Nessa mesma linha, um artigo publicado pela McKinsey Digital(2) direcionado para os profissionais de IT, o autor explica os principais objetivos e demandas para o setor.
Alguns pontos na matéria me chamaram a atenção e listo abaixo:
- Organizações que não possuem uma área de Arquitetura Corporativa implementada costumam sofrer com a falta de auxílio técnico em outros problemas, como definição de estratégias, aumento de custos com TI e na estruturação e desenvolvimento de canais de vendas on-line;
- O setor tecnológico precisa evoluir em alguns aspectos que o Arquiteto Corporativo pode ajudar, como na implantação de soluções que reutilizam funcionalidades estabelecidas anteriormente em outros sistemas operacionais, acelerando o processo de desenvolvimento, evitando resultados inesperados e sem a necessidade de reinventar a roda o tempo inteiro;
- Às vezes é preciso “ajustar o papel”, no sentido de como se posicionar e como se é percebido dentro do ambiente corporativo, saindo de “teórico da tecnologia" e indo para um "comunicador pragmático”.

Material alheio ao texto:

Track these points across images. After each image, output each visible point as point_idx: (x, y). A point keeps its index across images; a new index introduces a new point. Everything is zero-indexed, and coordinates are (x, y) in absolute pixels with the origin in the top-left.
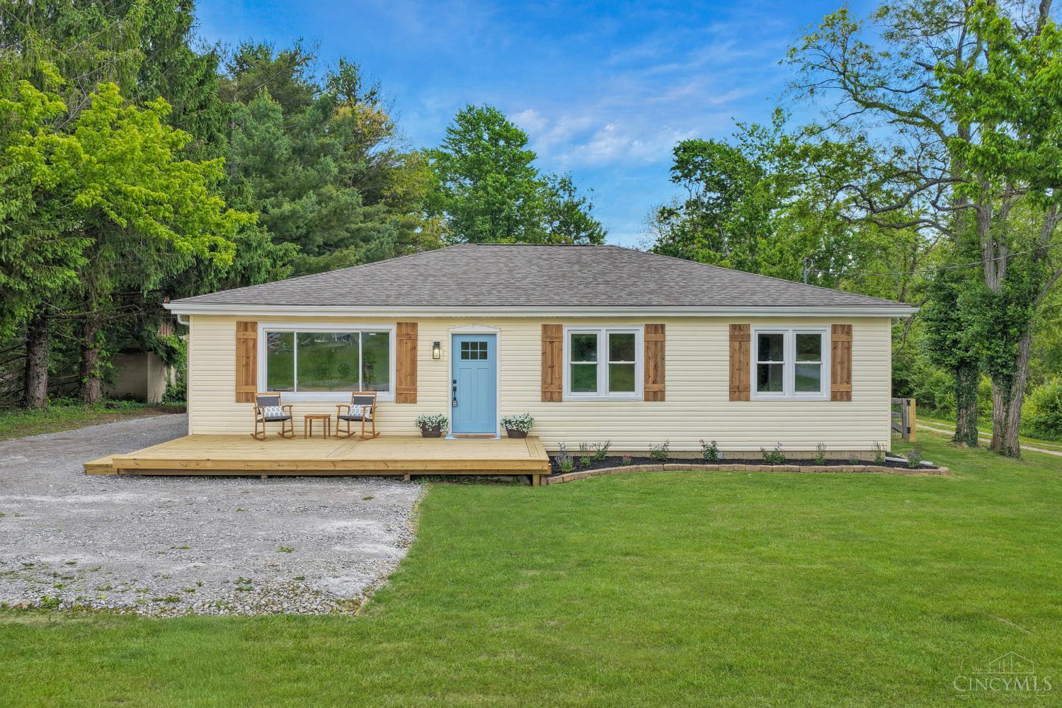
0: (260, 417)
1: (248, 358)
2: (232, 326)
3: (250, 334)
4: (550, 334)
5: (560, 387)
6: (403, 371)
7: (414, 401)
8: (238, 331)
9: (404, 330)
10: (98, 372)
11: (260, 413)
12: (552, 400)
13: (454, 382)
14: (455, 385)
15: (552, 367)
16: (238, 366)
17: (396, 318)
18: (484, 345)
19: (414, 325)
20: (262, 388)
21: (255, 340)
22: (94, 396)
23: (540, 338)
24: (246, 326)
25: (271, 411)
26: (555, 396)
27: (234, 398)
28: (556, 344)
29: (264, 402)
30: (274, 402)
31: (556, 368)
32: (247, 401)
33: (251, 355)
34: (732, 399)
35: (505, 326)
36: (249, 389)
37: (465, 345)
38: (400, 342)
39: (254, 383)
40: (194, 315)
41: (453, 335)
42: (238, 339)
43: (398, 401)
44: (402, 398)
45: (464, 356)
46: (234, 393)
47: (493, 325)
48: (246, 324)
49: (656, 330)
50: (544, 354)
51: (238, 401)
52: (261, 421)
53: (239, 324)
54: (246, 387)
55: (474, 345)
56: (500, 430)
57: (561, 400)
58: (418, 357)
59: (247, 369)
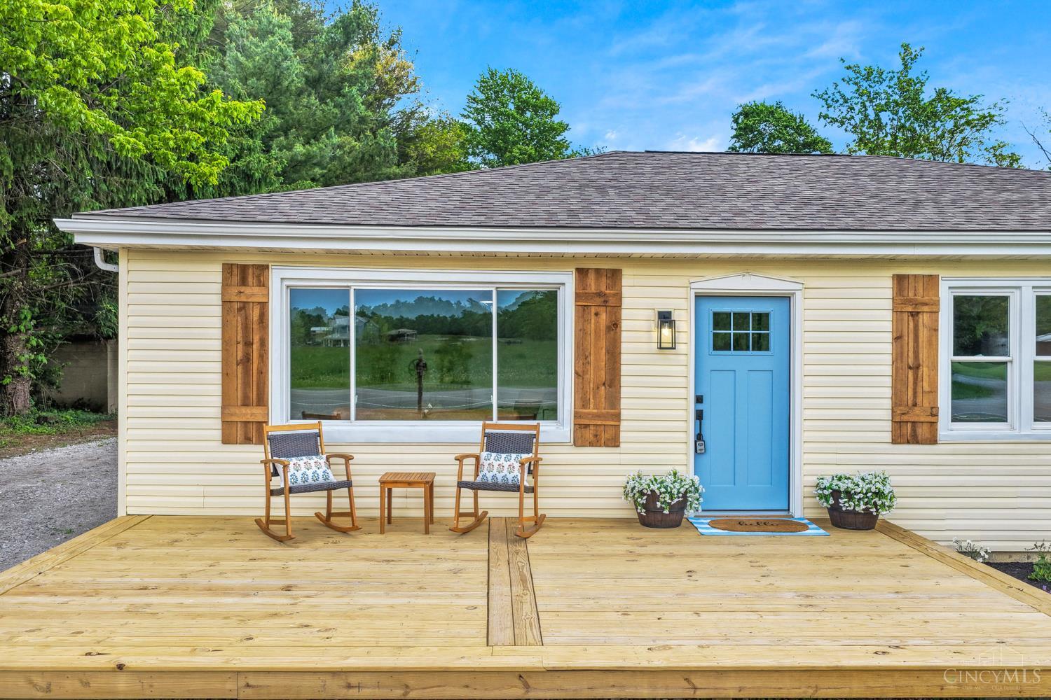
0: (277, 483)
1: (248, 344)
2: (212, 275)
3: (252, 292)
4: (911, 295)
5: (934, 412)
6: (591, 376)
7: (614, 442)
8: (225, 285)
9: (592, 284)
10: (25, 368)
11: (276, 473)
12: (914, 440)
13: (699, 399)
14: (700, 407)
15: (916, 368)
16: (225, 362)
17: (575, 257)
18: (762, 320)
19: (615, 275)
20: (279, 415)
21: (264, 306)
22: (19, 405)
23: (888, 304)
24: (244, 275)
25: (303, 468)
26: (923, 431)
27: (218, 434)
28: (924, 319)
29: (286, 446)
30: (309, 445)
31: (924, 370)
32: (247, 440)
33: (256, 339)
35: (814, 278)
36: (253, 413)
37: (720, 320)
38: (582, 311)
39: (262, 400)
40: (130, 249)
41: (699, 297)
42: (226, 303)
43: (578, 442)
44: (589, 434)
45: (721, 344)
46: (218, 424)
47: (786, 274)
48: (244, 268)
50: (898, 338)
51: (226, 440)
52: (278, 492)
53: (228, 269)
54: (244, 410)
55: (741, 319)
56: (802, 505)
57: (933, 441)
58: (624, 347)
59: (247, 372)
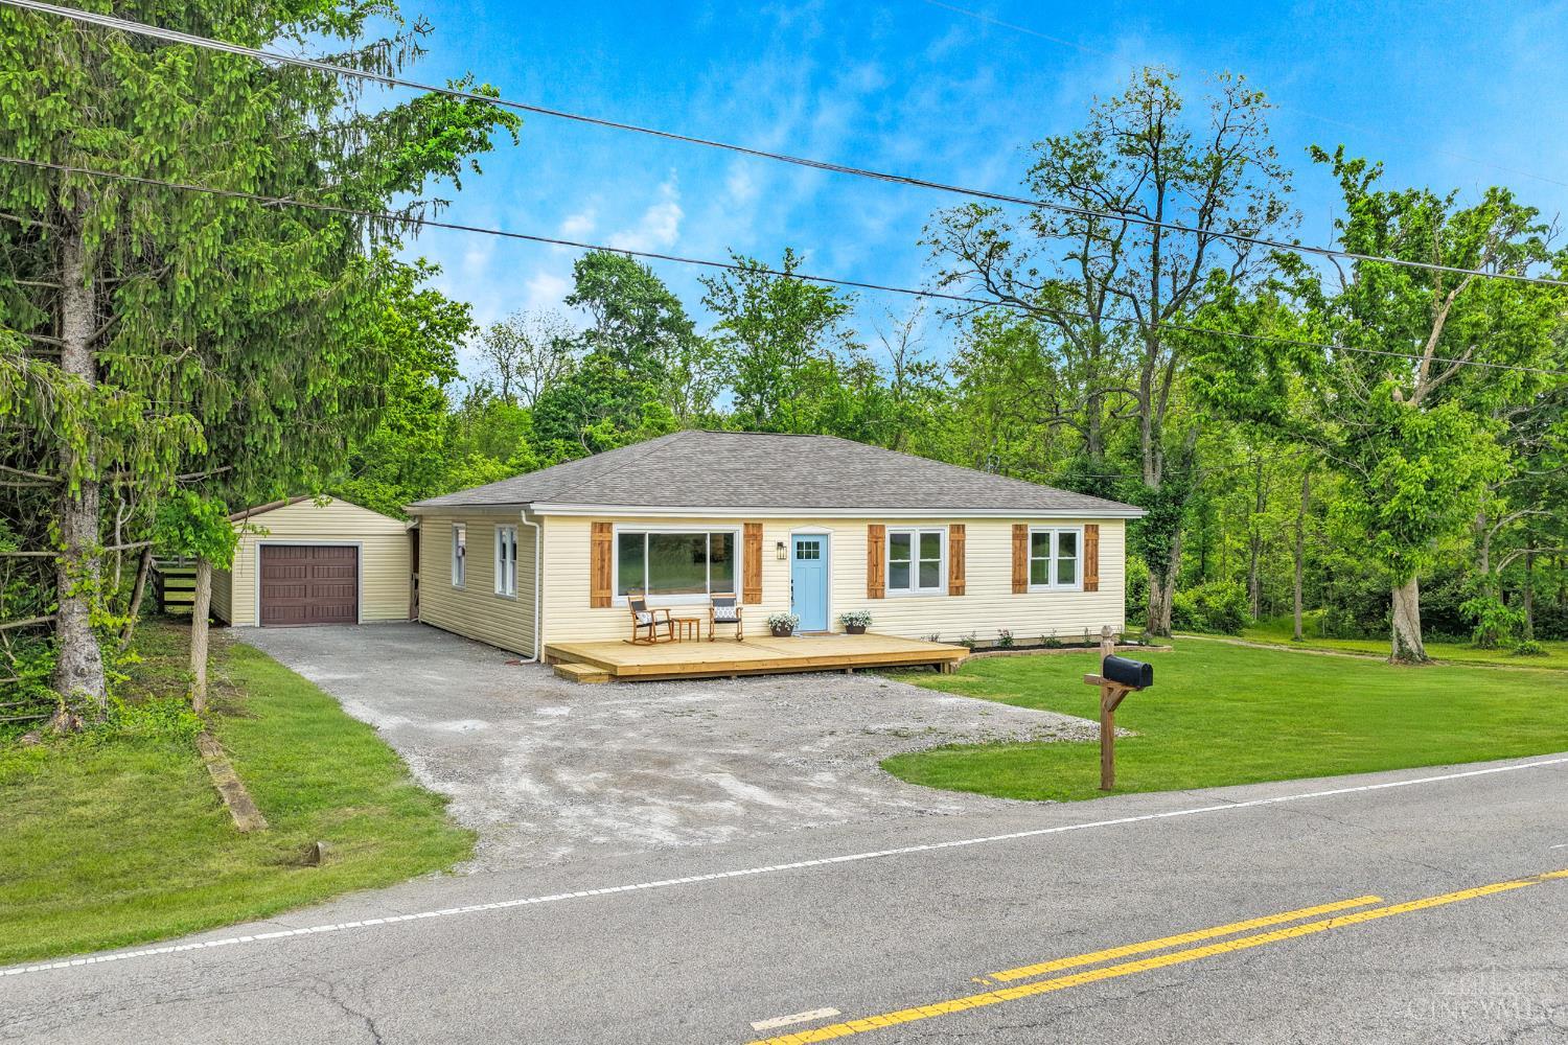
1: (603, 560)
2: (587, 527)
3: (604, 536)
4: (875, 535)
5: (883, 585)
6: (750, 572)
7: (759, 602)
8: (593, 532)
9: (750, 531)
12: (876, 597)
13: (793, 582)
14: (793, 585)
15: (876, 566)
16: (592, 569)
17: (743, 519)
18: (816, 545)
19: (760, 525)
20: (615, 592)
21: (610, 542)
23: (866, 538)
24: (602, 527)
26: (879, 593)
27: (589, 604)
28: (880, 544)
31: (879, 567)
32: (602, 606)
33: (606, 557)
34: (1014, 592)
35: (838, 528)
36: (604, 593)
37: (801, 545)
38: (747, 542)
39: (608, 586)
40: (552, 516)
41: (792, 536)
42: (593, 542)
43: (746, 600)
44: (749, 598)
45: (801, 556)
46: (589, 598)
48: (602, 524)
49: (958, 529)
50: (870, 553)
51: (592, 607)
53: (594, 525)
54: (600, 592)
55: (809, 545)
56: (833, 627)
57: (883, 597)
58: (764, 558)
59: (602, 573)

- Cada organização possui suas particularidades e isso traz variáveis a serem consideradas, mas seja qual for ao modelo organizacional escolhido, a área de Enterprise Architecture deve ser tratada como um fator crítico para o sucesso e não pode ser relegada a um papel secundário com viés meramente de “compliance burocrático”.
Os custos e riscos de perda de velocidade e capacidade de entrega de valor no médio e longo prazo (mesmo que com uma fugaz percepção de simplificação e agilidade no curto prazo) são altos demais e podem colocar em jogo a própria viabilidade do negócio.